How to complete this task -
Please repeat the items from the line with "What is the average value of the P2 series?" to the line with "Reading left to right, extract", switching "average" to "mean" and keeping everything else the same.

### The data

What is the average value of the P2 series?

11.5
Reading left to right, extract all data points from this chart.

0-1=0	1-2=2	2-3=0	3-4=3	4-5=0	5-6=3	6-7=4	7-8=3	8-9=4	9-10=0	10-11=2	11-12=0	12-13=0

######
### The data

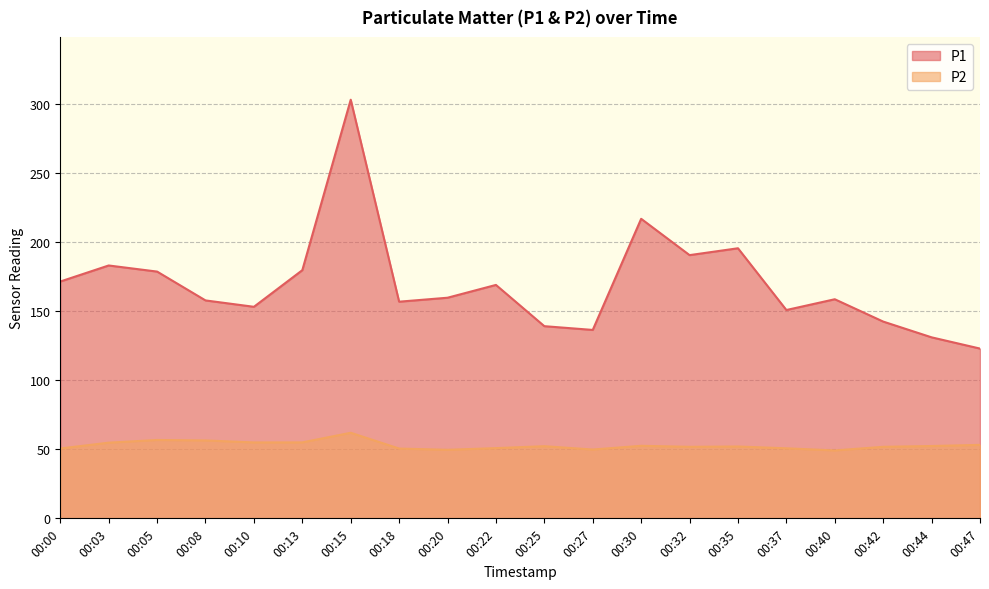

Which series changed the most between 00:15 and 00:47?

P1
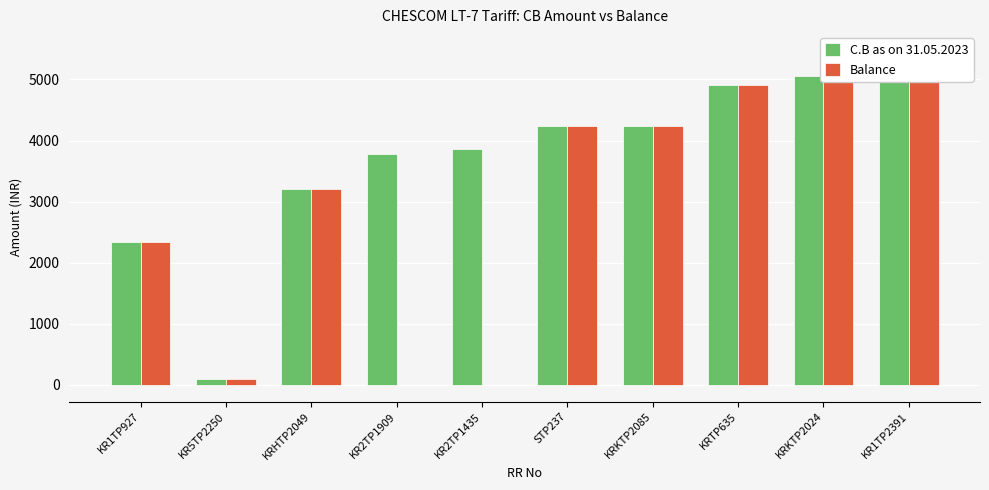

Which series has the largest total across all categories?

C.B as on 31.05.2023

######
### The data

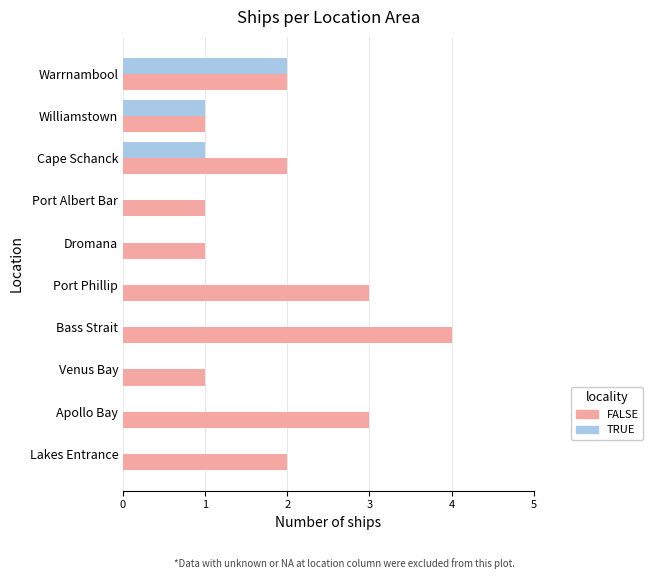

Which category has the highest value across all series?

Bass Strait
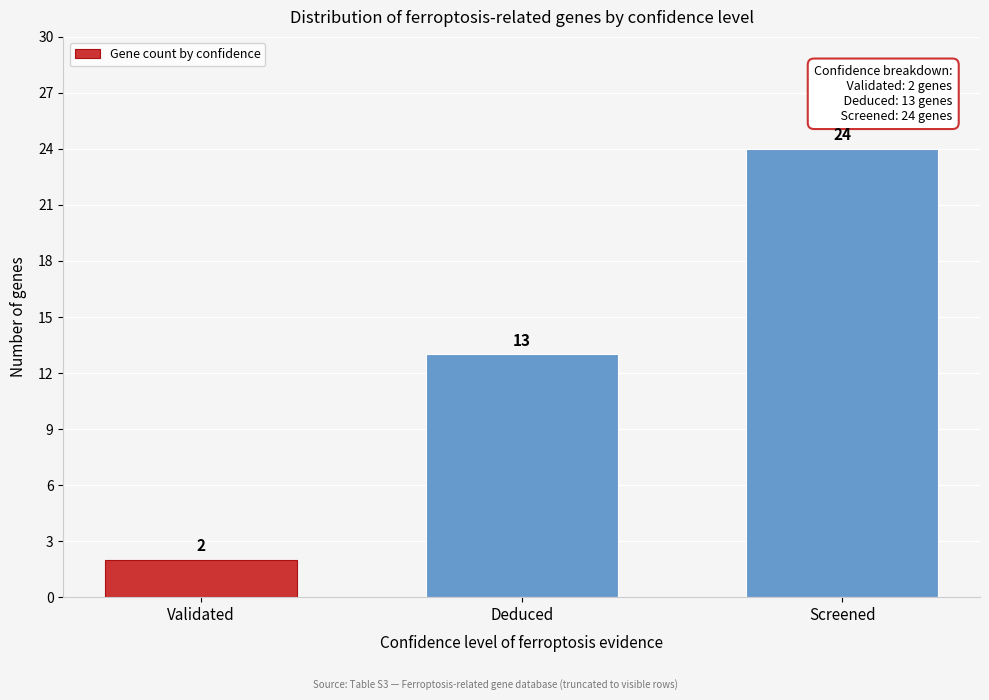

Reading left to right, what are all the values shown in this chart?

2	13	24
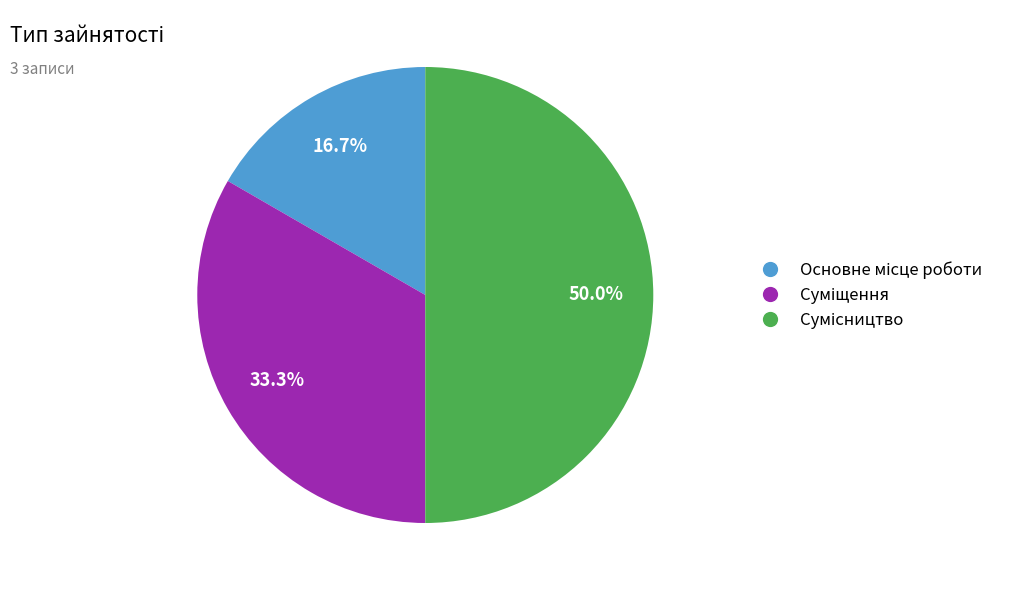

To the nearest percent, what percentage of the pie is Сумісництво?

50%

######

Answer section -
What is the mean value of the P2 series?

11.5
Reading left to right, extract all data points from this chart.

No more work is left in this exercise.